== EXERCISE REQUIREMENTS ==
Answer these questions using the page excerpt on profile visibility modes below:
1. What examples of "looking for" badges does it give?
2. In which mode are livestreams visible?
3. In what two ways may interests be provided?

PAGE EXCERPT start

Region (e.g., state, province, or country) may be visible across all visibility modes.

Some profiles may include “badges” that provide helpful information to facilitate matching. Badges can include “looking for” badges (e.g., “hookups,” “friendships,” “long-term relationships”), height badges, star sign badges, drinking and smoking badges, religion badges, politics badges, and other badge types. Badges may be visible across all visibility modes.

Interests may be provided in badge form or as their own category of profile information. Interests may be visible across all visibility modes.

Some social networks may include a livestream feature by which users can stream video and/or audio for live viewing by other users. Livestreams may be hidden in stealth and partially visible modes and visible in fully visible mode.

Story or timeline viewing may be prohibited in stealth and partially visible modes and allowed in fully visible mode, or may be prohibited in stealth mode and allowed in partially visible and fully visible modes.

PAGE EXCERPT end
RECORDS PROVIDED start

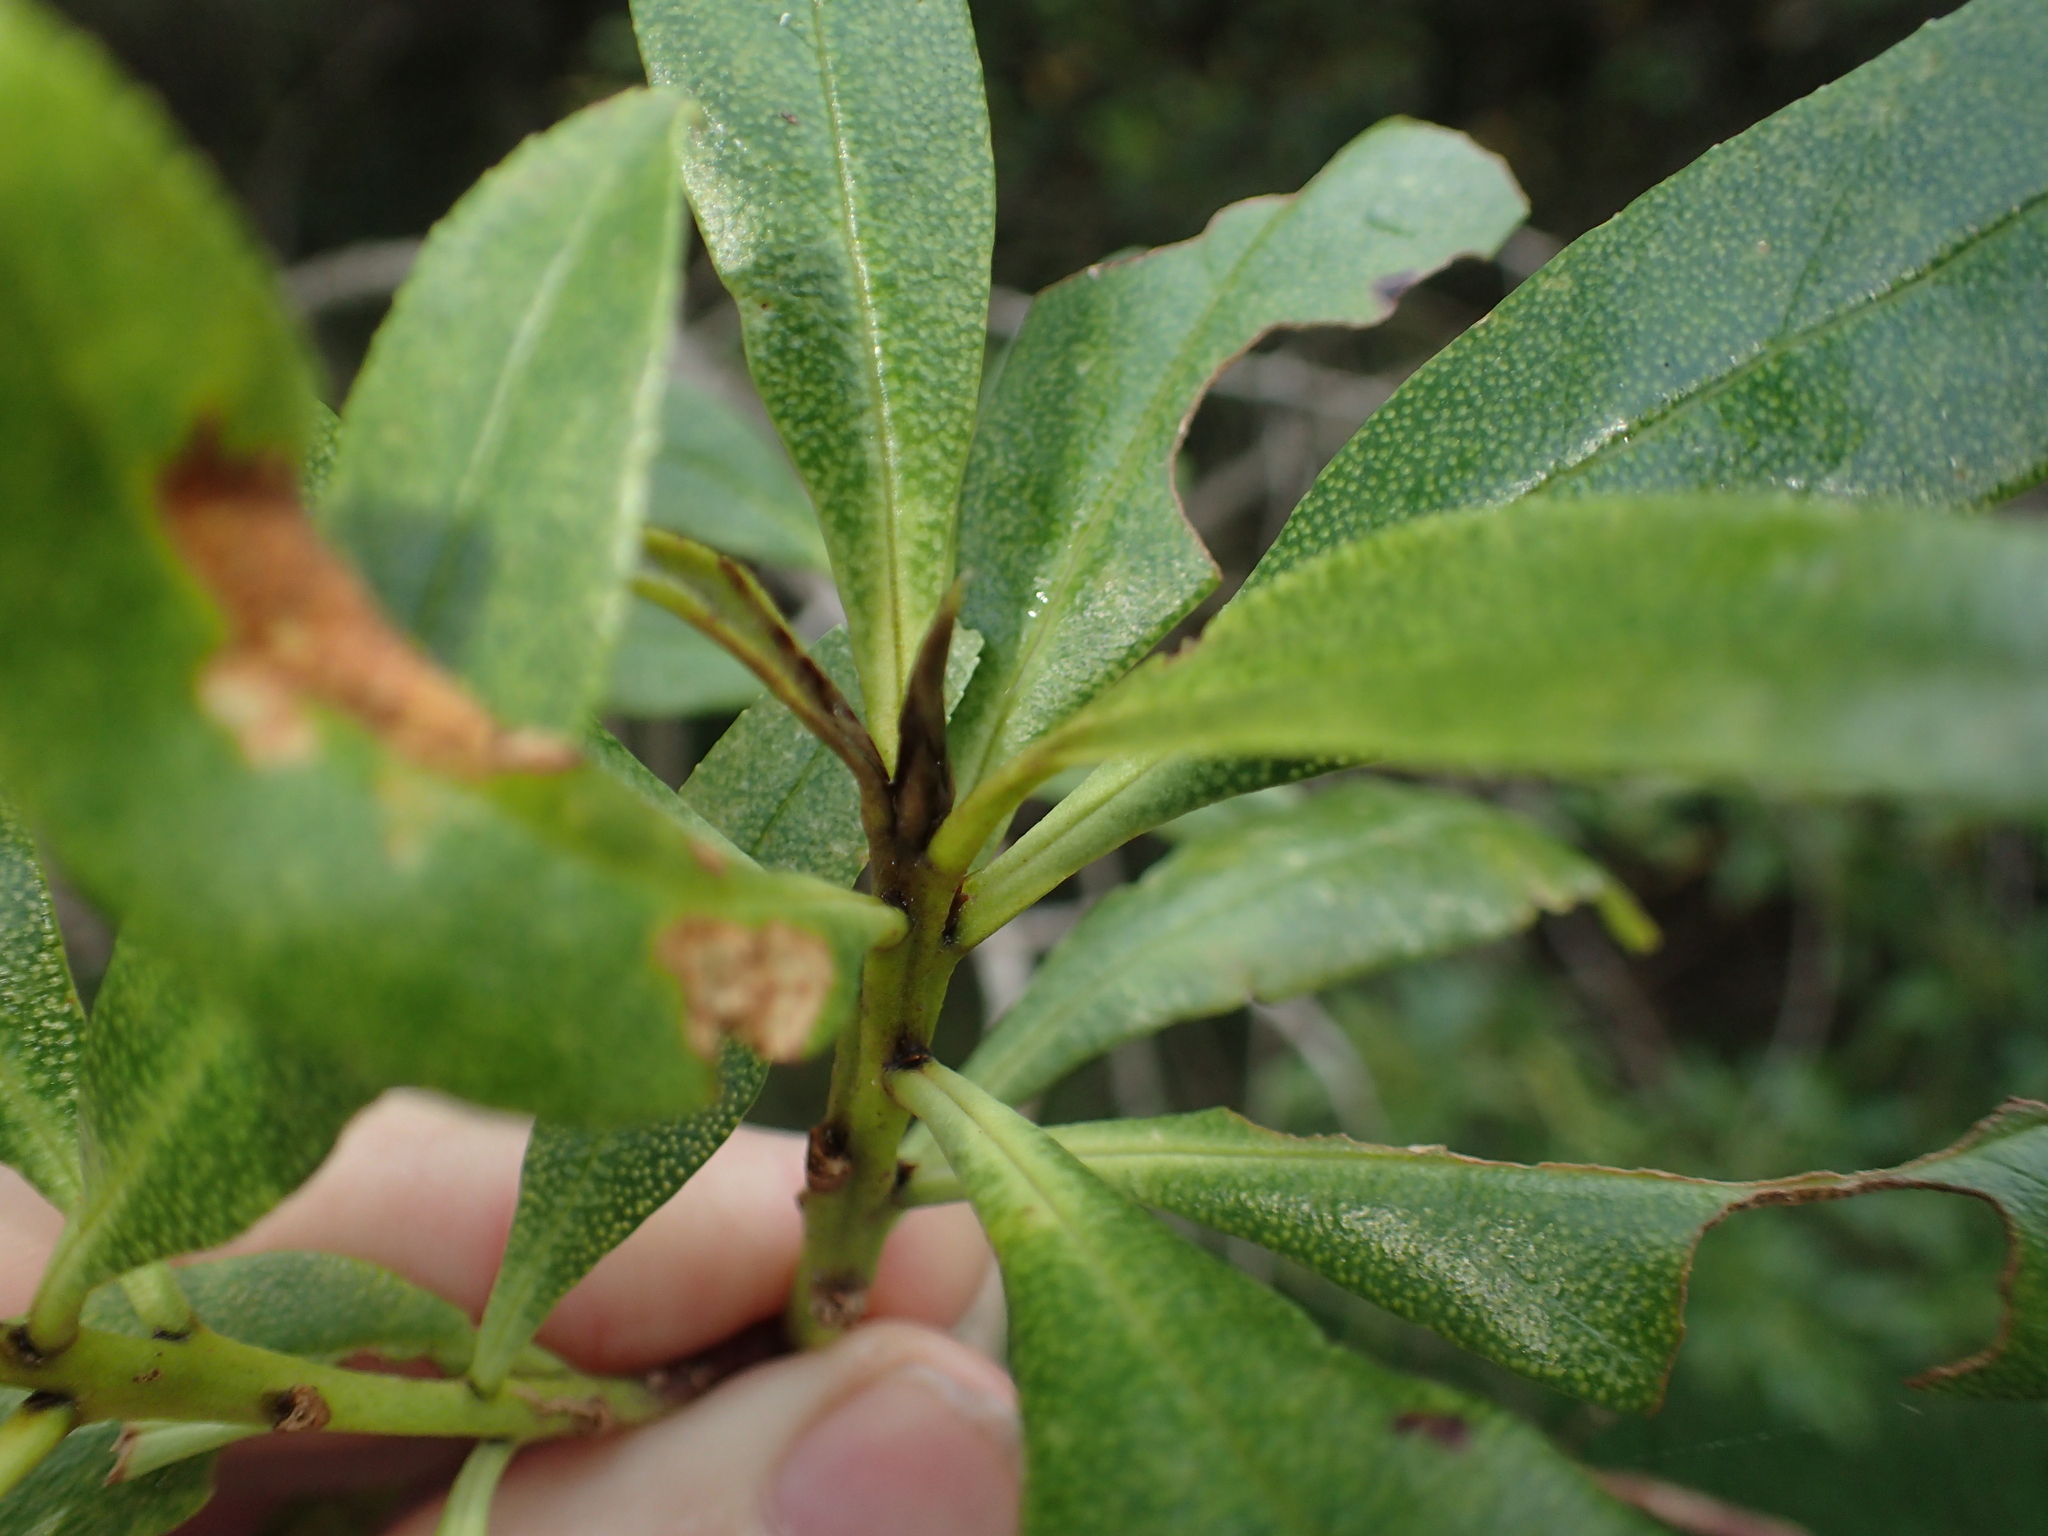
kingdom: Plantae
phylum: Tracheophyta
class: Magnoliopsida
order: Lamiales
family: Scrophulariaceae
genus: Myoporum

RECORDS PROVIDED end
RECORDS PROVIDED start

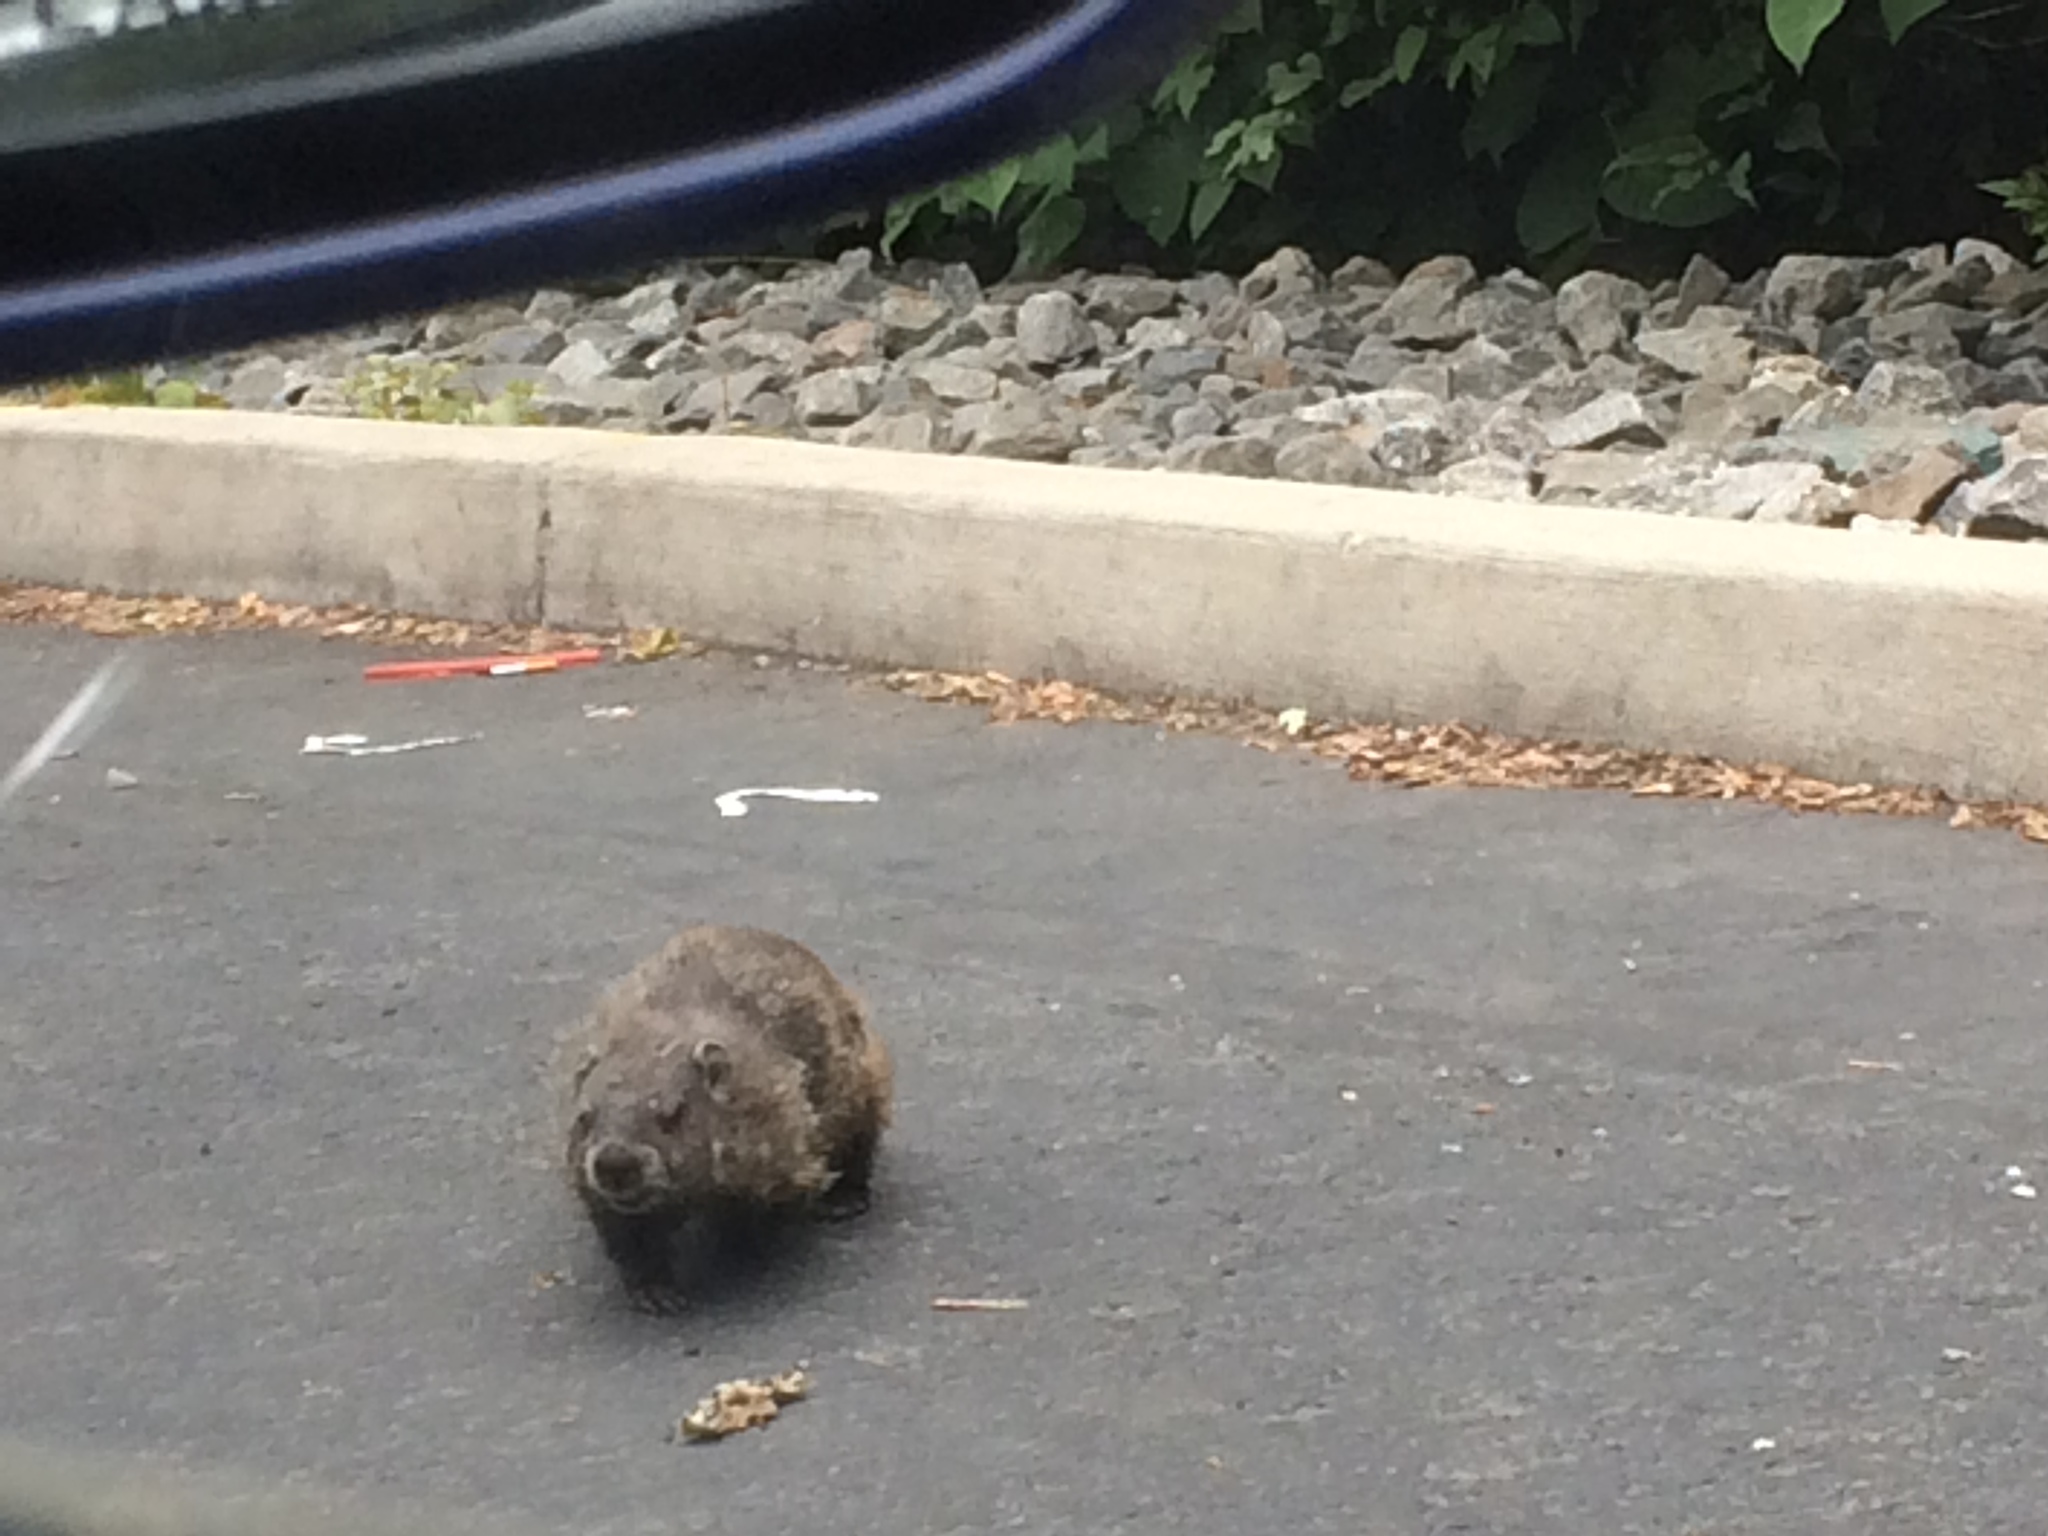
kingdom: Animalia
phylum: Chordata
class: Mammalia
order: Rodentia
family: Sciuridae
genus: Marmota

RECORDS PROVIDED end

== ANSWER TO THE TASK ==
1. "Hookups," "friendships," and "long-term relationships."
2. Fully visible mode.
3. In badge form or as their own category of profile information.